Шрифт:
Интервал:
Закладка:
— Некогда было сказать раньше… Дело тут такое: тебя, Иван Дмитриевич, к ордену Красного Знамени, — получи и гордись!
— К черту! — ответил ему Спиридонов, всматриваясь в лица мертвецов. — Или всему полку, или никому. Один я ордена не приму!
И пошел прочь от колодца, задевая плечом косые заборы. Ему очень хочется спать… спать… спать…
* * *
На станции Масельгская — тоска, и зябнет под дырявым чехлом нестреляющая пушка; ударника нет как нет, и пальцем его не заменишь… От этого еще тоскливее кажется жизнь: не веселят ее вечерние танцы на перроне с барышнями уездного значения под комариные скрипки. И шумит лес за станцией. Тишина, тишина… Близкий фронт постукивает винтовками, хлопает вдалеке граната, и снова — тихо. Время от времени появляется над поляной «Старый друг», шины его колес долго мнут нежные ландыши.

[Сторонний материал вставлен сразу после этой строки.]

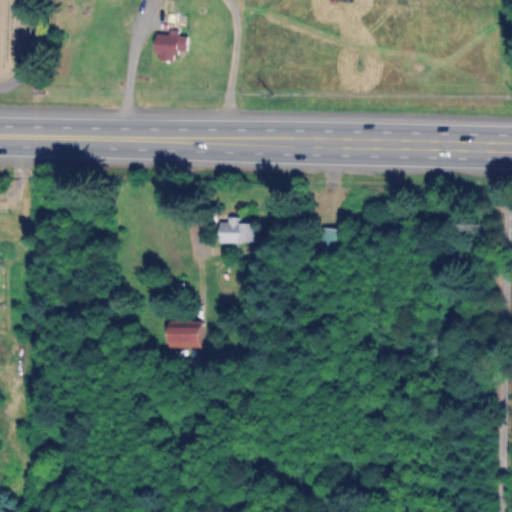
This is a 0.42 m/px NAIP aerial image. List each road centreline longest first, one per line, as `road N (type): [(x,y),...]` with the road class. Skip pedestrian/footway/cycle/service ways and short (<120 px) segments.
road 1 (trunk): [(511,147),(0,134)]
road 2 (residential): [(495,511),(502,147)]
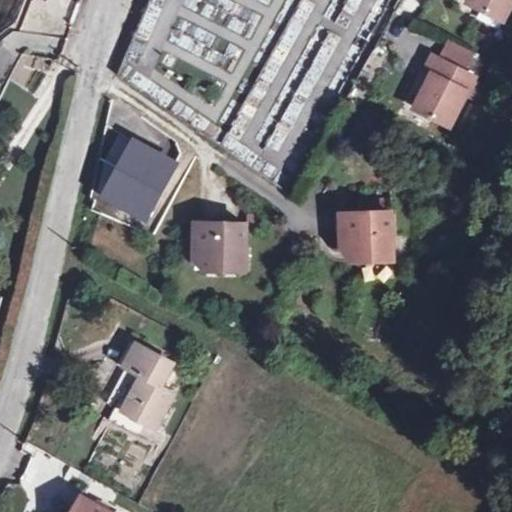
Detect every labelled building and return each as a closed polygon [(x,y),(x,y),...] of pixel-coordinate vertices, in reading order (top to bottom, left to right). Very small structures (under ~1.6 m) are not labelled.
[(511,0),(470,0),(469,4),(503,21),(511,2),(511,0)] [(449,44),(441,61),(463,72),(471,55),(449,44)] [(416,109),(450,127),(475,78),(463,72),(441,61),(434,57),(426,72),(433,76),(416,109)] [(164,157),(132,139),(116,168),(160,192),(176,164),(164,157)] [(160,192),(116,168),(100,197),(143,221),(160,192)] [(389,199),(359,200),(359,214),(389,213),(389,199)] [(362,256),(362,262),(395,261),(392,213),(389,213),(359,214),(341,214),(342,246),(352,245),(362,256)] [(218,260),(217,271),(246,272),(247,224),(195,223),(195,250),(205,250),(218,260)] [(353,262),(362,262),(362,256),(352,245),(342,246),(342,250),(353,262)] [(205,250),(195,250),(195,261),(206,271),(217,271),(218,260),(205,250)] [(124,366),(136,343),(130,340),(117,363),(124,366)] [(145,423),(156,429),(175,394),(162,387),(175,364),(136,343),(124,366),(127,368),(141,375),(122,410),(116,407),(109,421),(138,436),(145,423)] [(141,375),(127,368),(109,403),(116,407),(122,410),(141,375)] [(107,511),(82,498),(74,511),(107,511)]
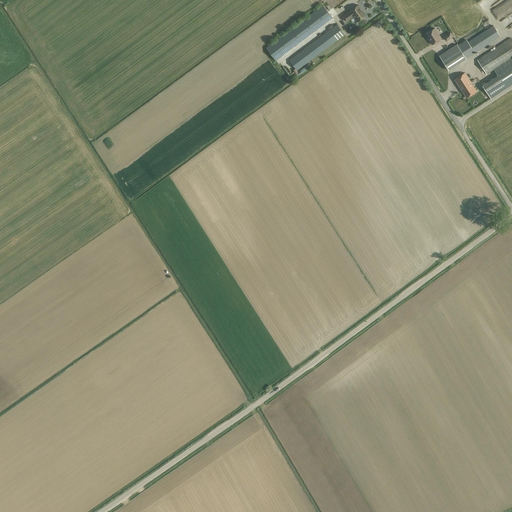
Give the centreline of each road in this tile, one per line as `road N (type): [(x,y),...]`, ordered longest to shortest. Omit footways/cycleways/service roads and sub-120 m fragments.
road 1 (unclassified): [(106,511),(511,217)]
road 2 (unclassified): [(511,209),(377,0)]
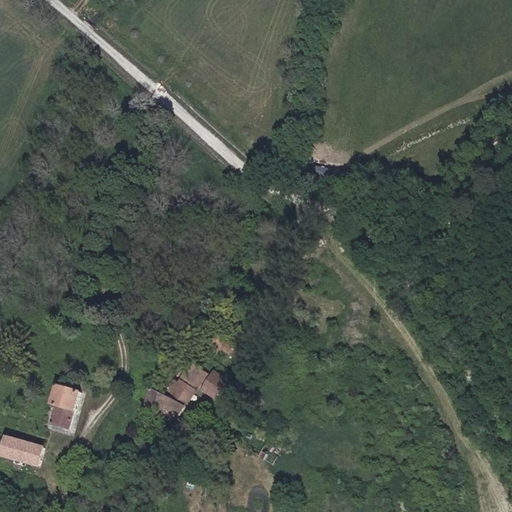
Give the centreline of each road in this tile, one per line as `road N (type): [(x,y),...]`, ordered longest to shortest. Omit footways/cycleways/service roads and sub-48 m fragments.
road 1 (unclassified): [(163,95),(111,247),(109,285),(126,365),(120,394),(79,444)]
road 2 (unclassified): [(163,95),(255,175),(314,208)]
road 3 (unclassified): [(50,0),(163,95)]
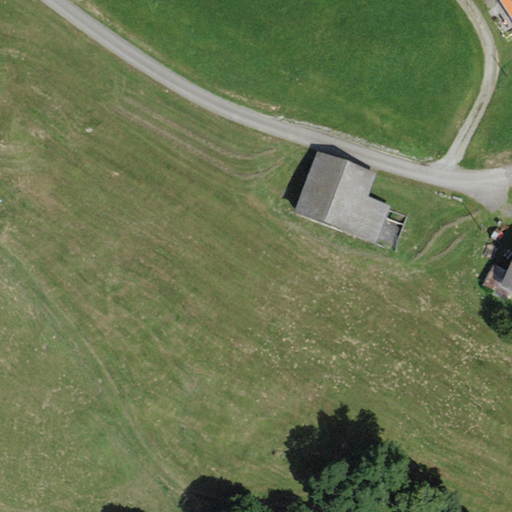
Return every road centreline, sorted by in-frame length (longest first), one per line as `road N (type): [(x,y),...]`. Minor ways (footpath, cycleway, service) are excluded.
road 1 (unclassified): [(51,0),(233,113),(467,181)]
road 2 (track): [(445,180),(491,65),(480,23),(463,0)]
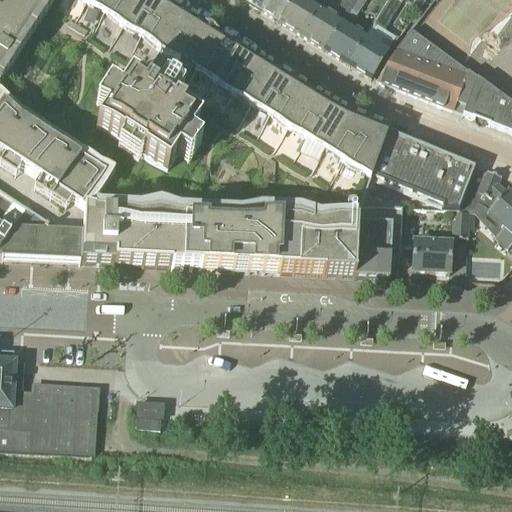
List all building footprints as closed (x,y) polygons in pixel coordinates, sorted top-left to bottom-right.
[(201,28),(200,28),(187,48),(109,0),(80,0),(48,50),(14,29),(7,40),(40,62),(34,72),(44,79),(0,146),(0,201),(53,238),(80,239),(79,269),(214,274),(276,277),(279,224),(279,217),(280,204),(273,200),(278,153),(276,153),(287,135),(288,133),(270,121),(280,106),(206,60),(219,40),(201,28)] [(24,50),(19,47),(49,0),(70,0),(77,4),(80,0),(0,0),(0,75),(1,74),(9,63),(13,66),(24,50)] [(164,6),(154,0),(141,0),(121,32),(140,43),(164,6)] [(245,0),(243,4),(260,15),(269,0),(245,0)] [(269,0),(260,15),(278,26),(294,0),(269,0)] [(294,0),(278,26),(301,40),(320,10),(308,3),(308,0),(294,0)] [(301,40),(324,54),(357,0),(346,0),(336,16),(340,18),(338,21),(320,10),(301,40)] [(357,0),(324,54),(347,69),(365,39),(349,29),(366,0),(357,0)] [(401,5),(393,0),(388,0),(373,25),(383,32),(401,5)] [(140,43),(159,55),(182,17),(164,6),(140,43)] [(200,28),(182,17),(159,55),(177,66),(201,28),(200,28)] [(466,73),(410,31),(396,50),(376,84),(376,85),(461,119),(476,80),(466,73)] [(381,48),(365,39),(347,69),(370,83),(389,53),(390,53),(397,41),(388,35),(381,48)] [(219,40),(195,77),(213,89),(237,51),(219,40)] [(237,51),(213,89),(231,100),(255,62),(237,51)] [(231,100),(250,111),(273,73),(255,62),(231,100)] [(250,111),(268,123),(292,85),(273,73),(250,111)] [(511,107),(476,80),(461,119),(511,138),(511,137),(511,107)] [(292,85),(268,123),(286,134),(310,96),(292,85)] [(329,108),(310,96),(286,134),(287,135),(305,146),(329,108)] [(305,146),(323,157),(348,118),(329,108),(305,146)] [(368,126),(348,118),(323,157),(342,168),(368,126)] [(387,134),(368,126),(342,168),(368,185),(369,185),(371,180),(387,134)] [(387,134),(371,180),(443,205),(449,216),(452,216),(457,216),(475,172),(476,170),(387,134)] [(457,216),(467,217),(473,217),(477,207),(483,209),(488,214),(486,217),(502,232),(494,241),(507,253),(511,247),(511,199),(506,194),(505,195),(497,188),(500,180),(487,175),(486,177),(475,172),(457,216)] [(0,262),(3,265),(79,269),(80,239),(53,238),(0,201),(0,262)] [(457,216),(452,216),(450,243),(465,243),(467,217),(457,216)] [(448,278),(449,258),(450,246),(412,244),(411,276),(448,278)] [(0,457),(9,458),(12,398),(14,365),(0,364),(0,457)] [(12,398),(9,458),(90,463),(94,395),(33,391),(33,399),(12,398)] [(165,423),(166,413),(162,412),(162,409),(136,407),(136,408),(137,408),(136,420),(135,420),(135,421),(136,421),(135,432),(159,434),(160,422),(165,423)]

Кузякин, еще не остывший после полета, садится на крыло, держась за живот.
— Французы куда-то провалились! — кричит он хрипло. — Давай, только на английском. Пулемет надо зарядить, все ленты расчихвостил… А гада Постельникова еще не встретил…
«Дался ему этот Постельников; спит теперь — и во сне его видит… Однако, — размышляет Вальронд, — небо, как и море, широкое: попробуй, товарищ Кузякин, найди…» Чтобы не есть даром паек, мичман вызвался чинить оружие спиридоновцев. Пулеметы были разных систем: кольты и «шоши», «манлихеры» и «виккерсы», а чаще всего — «максимы», уже изношенные, заедающие при стрельбе. Как-то попался британский «пом-пом», и Женька разобрал его с наслаждением. Вспомнился «Аскольд» — там были такие, против авиации…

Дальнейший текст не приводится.